*REQUIRED ACTION:* Convert the records, from the first line up to and including the line with "nufacturing jobs and beyond.", into a JSON list of strings with one string per line and blank lines omitted. Include no other lines.

*GIVEN ENTRIES:*
[Start of section]
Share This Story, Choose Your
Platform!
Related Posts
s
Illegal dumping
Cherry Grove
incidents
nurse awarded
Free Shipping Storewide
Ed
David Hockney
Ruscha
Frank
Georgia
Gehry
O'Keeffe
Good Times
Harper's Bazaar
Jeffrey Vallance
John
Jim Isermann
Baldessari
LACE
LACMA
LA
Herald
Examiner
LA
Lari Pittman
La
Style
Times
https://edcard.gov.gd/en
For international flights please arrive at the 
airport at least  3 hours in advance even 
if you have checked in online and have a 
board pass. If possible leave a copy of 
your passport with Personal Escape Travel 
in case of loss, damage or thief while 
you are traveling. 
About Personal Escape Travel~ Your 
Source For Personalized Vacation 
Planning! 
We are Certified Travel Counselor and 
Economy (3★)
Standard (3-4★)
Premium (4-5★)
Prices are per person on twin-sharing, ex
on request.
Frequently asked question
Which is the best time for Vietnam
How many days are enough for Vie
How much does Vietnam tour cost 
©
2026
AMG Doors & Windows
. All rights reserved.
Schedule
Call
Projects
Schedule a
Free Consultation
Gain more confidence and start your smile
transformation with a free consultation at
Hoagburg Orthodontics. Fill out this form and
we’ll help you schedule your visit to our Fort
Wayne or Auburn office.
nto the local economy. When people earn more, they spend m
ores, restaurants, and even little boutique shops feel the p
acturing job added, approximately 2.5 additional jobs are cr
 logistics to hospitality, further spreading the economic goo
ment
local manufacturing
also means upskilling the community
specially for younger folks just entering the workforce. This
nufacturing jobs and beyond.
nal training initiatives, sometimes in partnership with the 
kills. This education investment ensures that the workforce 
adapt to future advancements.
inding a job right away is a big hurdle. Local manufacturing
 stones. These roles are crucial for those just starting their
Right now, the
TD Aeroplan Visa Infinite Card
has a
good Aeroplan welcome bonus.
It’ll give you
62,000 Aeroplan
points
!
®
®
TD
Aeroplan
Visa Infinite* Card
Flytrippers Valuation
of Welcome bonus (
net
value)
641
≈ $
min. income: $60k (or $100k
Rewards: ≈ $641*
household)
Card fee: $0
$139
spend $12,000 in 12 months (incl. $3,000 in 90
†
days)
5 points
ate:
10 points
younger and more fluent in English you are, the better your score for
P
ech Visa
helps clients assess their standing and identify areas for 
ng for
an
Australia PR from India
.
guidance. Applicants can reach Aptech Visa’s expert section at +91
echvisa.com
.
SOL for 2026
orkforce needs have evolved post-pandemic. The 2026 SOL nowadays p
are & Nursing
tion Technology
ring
[End of section]
*ANSWER TO THIS PROBLEM:*
[
  "Share This Story, Choose Your",
  "Platform!",
  "Related Posts",
  "s",
  "Illegal dumping",
  "Cherry Grove",
  "incidents",
  "nurse awarded",
  "Free Shipping Storewide",
  "Ed",
  "David Hockney",
  "Ruscha",
  "Frank",
  "Georgia",
  "Gehry",
  "O'Keeffe",
  "Good Times",
  "Harper's Bazaar",
  "Jeffrey Vallance",
  "John",
  "Jim Isermann",
  "Baldessari",
  "LACE",
  "LACMA",
  "LA",
  "Herald",
  "Examiner",
  "LA",
  "Lari Pittman",
  "La",
  "Style",
  "Times",
  "https://edcard.gov.gd/en",
  "For international flights please arrive at the ",
  "airport at least  3 hours in advance even ",
  "if you have checked in online and have a ",
  "board pass. If possible leave a copy of ",
  "your passport with Personal Escape Travel ",
  "in case of loss, damage or thief while ",
  "you are traveling. ",
  "About Personal Escape Travel~ Your ",
  "Source For Personalized Vacation ",
  "Planning! ",
  "We are Certified Travel Counselor and ",
  "Economy (3★)",
  "Standard (3-4★)",
  "Premium (4-5★)",
  "Prices are per person on twin-sharing, ex",
  "on request.",
  "Frequently asked question",
  "Which is the best time for Vietnam",
  "How many days are enough for Vie",
  "How much does Vietnam tour cost ",
  "©",
  "2026",
  "AMG Doors & Windows",
  ". All rights reserved.",
  "Schedule",
  "Call",
  "Projects",
  "Schedule a",
  "Free Consultation",
  "Gain more confidence and start your smile",
  "transformation with a free consultation at",
  "Hoagburg Orthodontics. Fill out this form and",
  "we’ll help you schedule your visit to our Fort",
  "Wayne or Auburn office.",
  "nto the local economy. When people earn more, they spend m",
  "ores, restaurants, and even little boutique shops feel the p",
  "acturing job added, approximately 2.5 additional jobs are cr",
  " logistics to hospitality, further spreading the economic goo",
  "ment",
  "local manufacturing",
  "also means upskilling the community",
  "specially for younger folks just entering the workforce. This",
  "nufacturing jobs and beyond."
]